The other problem is that yes you do need more pins for USB3 (and the iPad Pro has them). Data speed is a mix of a couple things:
1) How many pins you have for data (each pin transmits one bit per clock cycle)
2) How fast your clock is
And contrary to what a lot of non-engineers tend to believe, you can't just push the clock speed over the wire higher and higher. You get more and more noise that screws up your signal, crosstalk, and other fun things because fast moving electrons generate magnetic fields that then mess up how other fast moving electrons travel. So to get the sort of data USB3 pushes, they had to add more pins to carry data. That reversible USB C connector? USB 3 uses both sides. And if lightning wants to carry USB3 over it, it is going to need to do one of two things:
1) Use both sides of the plug to double the pin count.
2) Use an expensive active cable where it converts USB 3 into something proprietary, running at a higher clock speed with fewer pins to talk with the iPad itself.
And if you look inside the lightning port on the iPad Pro, and compare it to the Air 2, the Pro has connections for both sides of the lightning cable, while the Air 2 only has connections for one side. So it's pretty clear Apple went with #1.
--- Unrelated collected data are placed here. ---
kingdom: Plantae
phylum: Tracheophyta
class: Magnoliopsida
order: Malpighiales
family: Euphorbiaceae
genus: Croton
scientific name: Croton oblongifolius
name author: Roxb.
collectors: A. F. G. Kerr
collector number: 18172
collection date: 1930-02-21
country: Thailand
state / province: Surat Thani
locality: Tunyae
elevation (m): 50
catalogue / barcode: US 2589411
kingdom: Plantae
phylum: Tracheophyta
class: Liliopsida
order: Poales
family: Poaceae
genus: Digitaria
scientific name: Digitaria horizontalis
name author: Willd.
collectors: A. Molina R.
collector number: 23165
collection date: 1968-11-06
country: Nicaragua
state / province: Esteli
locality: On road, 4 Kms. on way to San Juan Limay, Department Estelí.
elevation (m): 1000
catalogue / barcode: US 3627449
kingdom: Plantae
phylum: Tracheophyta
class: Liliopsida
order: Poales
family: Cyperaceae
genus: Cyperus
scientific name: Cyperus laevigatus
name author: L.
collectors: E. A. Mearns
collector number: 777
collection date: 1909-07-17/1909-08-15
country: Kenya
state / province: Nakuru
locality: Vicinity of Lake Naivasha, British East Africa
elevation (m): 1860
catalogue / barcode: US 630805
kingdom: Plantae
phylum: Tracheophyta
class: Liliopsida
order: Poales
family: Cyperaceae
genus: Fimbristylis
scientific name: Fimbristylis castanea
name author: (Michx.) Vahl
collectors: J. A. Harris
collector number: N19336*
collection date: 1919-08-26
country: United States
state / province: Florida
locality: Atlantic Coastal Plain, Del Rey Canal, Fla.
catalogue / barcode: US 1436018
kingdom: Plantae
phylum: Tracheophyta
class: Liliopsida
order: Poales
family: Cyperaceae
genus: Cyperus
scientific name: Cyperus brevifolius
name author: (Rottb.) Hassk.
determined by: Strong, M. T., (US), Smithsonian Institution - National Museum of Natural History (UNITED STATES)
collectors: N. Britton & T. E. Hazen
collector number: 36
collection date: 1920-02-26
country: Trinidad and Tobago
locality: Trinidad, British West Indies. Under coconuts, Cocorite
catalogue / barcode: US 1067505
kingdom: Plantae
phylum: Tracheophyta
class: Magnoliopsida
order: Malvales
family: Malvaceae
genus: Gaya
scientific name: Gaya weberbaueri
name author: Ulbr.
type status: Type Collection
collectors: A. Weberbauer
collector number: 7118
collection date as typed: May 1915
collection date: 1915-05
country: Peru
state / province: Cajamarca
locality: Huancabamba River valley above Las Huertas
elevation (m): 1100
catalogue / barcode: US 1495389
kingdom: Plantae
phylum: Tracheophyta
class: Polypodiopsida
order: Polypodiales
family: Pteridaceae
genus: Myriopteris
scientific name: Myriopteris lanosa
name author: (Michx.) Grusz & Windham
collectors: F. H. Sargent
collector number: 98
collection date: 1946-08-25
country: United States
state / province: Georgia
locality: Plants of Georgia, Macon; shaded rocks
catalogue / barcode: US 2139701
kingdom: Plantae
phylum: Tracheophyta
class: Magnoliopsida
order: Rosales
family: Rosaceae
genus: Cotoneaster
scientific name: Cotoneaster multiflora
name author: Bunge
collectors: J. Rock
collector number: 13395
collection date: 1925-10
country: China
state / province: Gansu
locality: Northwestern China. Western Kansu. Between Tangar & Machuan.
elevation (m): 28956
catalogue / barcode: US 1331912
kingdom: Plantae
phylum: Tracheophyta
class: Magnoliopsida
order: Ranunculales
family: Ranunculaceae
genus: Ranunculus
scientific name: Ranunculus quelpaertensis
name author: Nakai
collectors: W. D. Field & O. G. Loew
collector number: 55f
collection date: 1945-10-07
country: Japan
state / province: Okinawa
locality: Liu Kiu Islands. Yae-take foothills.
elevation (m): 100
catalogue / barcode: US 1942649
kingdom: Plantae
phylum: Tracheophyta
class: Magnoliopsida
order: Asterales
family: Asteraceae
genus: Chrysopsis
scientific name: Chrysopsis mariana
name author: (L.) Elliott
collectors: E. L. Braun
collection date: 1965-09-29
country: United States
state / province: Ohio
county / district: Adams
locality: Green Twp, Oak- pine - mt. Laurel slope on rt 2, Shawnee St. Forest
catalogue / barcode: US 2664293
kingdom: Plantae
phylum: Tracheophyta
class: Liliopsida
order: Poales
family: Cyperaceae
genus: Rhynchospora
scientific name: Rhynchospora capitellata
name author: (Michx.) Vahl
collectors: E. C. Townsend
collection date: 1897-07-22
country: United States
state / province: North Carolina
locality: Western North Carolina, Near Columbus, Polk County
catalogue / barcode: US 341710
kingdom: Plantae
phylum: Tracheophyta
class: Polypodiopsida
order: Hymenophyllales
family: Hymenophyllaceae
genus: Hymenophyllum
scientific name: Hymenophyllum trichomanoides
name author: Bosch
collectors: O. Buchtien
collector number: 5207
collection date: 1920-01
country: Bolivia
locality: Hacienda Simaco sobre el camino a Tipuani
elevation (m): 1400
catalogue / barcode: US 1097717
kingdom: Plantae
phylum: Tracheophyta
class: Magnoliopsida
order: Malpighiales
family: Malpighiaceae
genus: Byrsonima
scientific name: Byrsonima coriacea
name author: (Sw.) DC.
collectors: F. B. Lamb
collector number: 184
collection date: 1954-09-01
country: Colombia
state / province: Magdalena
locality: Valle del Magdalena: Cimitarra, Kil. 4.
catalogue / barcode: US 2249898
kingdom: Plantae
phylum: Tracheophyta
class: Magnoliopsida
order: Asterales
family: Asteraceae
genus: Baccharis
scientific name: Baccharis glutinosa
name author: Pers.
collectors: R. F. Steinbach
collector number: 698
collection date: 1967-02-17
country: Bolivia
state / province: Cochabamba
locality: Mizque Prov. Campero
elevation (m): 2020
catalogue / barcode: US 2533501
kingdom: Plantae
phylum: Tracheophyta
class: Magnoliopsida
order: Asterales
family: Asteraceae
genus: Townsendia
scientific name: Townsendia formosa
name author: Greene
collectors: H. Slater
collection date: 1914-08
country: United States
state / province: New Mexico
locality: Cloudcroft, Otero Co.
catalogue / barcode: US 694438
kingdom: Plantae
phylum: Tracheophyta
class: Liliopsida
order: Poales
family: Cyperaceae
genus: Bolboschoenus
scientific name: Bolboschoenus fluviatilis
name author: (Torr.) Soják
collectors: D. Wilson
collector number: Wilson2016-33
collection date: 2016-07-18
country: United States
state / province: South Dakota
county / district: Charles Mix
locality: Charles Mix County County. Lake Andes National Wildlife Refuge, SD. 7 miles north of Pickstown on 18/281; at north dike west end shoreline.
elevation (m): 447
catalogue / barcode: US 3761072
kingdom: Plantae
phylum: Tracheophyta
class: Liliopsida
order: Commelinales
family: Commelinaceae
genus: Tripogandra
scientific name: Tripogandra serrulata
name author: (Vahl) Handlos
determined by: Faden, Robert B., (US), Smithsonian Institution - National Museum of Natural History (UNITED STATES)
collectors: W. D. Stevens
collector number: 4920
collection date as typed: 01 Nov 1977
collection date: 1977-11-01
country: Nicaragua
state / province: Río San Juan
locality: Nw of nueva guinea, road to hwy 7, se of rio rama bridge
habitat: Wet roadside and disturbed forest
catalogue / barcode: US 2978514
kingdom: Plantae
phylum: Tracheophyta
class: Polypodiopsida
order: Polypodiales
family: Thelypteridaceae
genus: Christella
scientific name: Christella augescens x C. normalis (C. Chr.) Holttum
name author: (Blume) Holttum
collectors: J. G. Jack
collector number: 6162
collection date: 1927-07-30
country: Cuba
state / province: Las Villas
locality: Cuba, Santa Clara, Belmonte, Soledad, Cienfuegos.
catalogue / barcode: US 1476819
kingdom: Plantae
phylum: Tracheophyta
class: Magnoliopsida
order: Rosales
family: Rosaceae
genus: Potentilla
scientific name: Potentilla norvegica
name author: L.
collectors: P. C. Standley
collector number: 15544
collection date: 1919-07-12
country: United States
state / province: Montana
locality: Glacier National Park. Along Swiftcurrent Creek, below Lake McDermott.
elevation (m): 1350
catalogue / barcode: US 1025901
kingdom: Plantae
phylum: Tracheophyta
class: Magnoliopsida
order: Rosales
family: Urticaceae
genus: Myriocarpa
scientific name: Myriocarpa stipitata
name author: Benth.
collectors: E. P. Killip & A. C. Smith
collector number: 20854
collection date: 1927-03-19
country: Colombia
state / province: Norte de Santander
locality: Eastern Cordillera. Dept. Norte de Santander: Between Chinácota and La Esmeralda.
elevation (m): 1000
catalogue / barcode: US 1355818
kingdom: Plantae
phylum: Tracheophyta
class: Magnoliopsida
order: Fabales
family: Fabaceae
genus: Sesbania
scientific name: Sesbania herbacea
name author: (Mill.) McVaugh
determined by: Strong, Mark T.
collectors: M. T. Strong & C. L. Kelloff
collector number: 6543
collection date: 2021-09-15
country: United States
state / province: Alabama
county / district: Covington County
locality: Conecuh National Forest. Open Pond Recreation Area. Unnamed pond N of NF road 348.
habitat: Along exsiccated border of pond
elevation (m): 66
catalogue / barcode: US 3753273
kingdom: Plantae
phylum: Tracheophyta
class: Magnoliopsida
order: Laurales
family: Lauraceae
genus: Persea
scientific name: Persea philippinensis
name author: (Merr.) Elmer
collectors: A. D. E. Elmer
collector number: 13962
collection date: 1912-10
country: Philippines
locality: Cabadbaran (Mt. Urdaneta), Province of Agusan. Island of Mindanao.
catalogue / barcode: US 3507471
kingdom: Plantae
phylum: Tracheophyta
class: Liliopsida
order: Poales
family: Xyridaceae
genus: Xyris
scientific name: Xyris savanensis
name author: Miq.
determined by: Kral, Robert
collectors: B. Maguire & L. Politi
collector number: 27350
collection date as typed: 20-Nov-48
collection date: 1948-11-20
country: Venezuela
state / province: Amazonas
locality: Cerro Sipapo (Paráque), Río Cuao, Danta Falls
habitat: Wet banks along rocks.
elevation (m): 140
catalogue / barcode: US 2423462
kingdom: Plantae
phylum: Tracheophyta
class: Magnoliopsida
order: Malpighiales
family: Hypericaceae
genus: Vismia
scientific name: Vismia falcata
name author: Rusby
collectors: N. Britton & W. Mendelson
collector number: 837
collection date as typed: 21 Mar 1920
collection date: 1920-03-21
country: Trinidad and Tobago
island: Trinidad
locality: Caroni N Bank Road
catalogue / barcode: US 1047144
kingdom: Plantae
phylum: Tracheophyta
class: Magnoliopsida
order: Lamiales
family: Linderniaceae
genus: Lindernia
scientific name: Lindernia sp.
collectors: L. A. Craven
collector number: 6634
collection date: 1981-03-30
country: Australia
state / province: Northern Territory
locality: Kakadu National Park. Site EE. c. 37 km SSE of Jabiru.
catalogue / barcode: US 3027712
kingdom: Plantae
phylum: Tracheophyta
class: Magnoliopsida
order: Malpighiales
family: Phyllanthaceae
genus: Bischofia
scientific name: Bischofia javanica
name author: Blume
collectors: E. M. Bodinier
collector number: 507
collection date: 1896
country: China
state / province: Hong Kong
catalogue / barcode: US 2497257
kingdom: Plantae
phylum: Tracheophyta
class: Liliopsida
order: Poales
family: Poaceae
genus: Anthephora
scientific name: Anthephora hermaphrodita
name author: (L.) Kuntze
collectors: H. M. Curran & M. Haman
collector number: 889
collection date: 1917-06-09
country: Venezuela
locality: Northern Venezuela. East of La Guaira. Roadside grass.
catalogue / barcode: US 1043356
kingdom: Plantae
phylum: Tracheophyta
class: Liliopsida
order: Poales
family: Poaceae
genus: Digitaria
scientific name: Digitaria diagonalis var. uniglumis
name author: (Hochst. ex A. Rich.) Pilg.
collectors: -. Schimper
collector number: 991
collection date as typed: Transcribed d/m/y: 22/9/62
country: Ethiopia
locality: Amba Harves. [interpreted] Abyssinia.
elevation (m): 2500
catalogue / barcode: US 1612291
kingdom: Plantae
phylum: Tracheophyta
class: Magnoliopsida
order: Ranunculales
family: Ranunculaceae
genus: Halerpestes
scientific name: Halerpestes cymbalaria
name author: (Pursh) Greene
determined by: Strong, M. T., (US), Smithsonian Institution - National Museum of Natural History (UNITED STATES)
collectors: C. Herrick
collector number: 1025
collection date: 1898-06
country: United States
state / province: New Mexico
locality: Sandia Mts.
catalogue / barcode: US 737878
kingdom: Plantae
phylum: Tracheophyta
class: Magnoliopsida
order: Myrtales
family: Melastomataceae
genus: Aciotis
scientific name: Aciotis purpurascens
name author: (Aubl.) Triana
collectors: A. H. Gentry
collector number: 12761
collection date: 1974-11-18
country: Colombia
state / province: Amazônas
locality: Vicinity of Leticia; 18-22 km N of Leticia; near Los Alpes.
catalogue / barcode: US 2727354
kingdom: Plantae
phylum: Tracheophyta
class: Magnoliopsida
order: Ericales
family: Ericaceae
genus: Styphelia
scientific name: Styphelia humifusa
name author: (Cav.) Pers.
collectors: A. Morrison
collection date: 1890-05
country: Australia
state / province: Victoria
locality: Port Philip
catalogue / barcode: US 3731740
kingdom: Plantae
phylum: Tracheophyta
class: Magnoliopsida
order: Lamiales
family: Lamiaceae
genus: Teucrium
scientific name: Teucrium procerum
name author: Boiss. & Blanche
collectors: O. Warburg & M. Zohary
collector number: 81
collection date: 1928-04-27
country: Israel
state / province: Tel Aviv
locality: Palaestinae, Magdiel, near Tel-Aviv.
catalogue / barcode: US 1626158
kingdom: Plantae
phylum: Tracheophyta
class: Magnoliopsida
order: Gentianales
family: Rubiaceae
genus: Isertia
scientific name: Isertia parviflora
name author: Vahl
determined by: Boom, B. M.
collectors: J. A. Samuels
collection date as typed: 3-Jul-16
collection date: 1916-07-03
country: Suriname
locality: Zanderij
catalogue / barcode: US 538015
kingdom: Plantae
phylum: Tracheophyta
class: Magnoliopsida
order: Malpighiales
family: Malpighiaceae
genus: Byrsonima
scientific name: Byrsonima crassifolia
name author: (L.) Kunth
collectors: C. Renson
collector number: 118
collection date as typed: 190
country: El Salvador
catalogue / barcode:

Coincidentally I just ran across this blog which in fact discusses exactly what I just said above. http://brockerhoff.net/blog/
Regarding voltage, your language is confusing and seems to indicate some unfamiliarity with the basics. Ultimately the PMIC (power management ic) in the phone will control the charge rate to the battery, and it is absolutely possible for a PMIC to benefit from a higher input voltage at the same current, which fundamentally increases the power sent over the same wire and can be transformed to the correct voltage and amps for optimal charging. Higher voltages are expressly used for transmitting more power over a "thinner" wire while still maintaining the same current. This is how power is transmitted all over the world and, indeed, into your own home.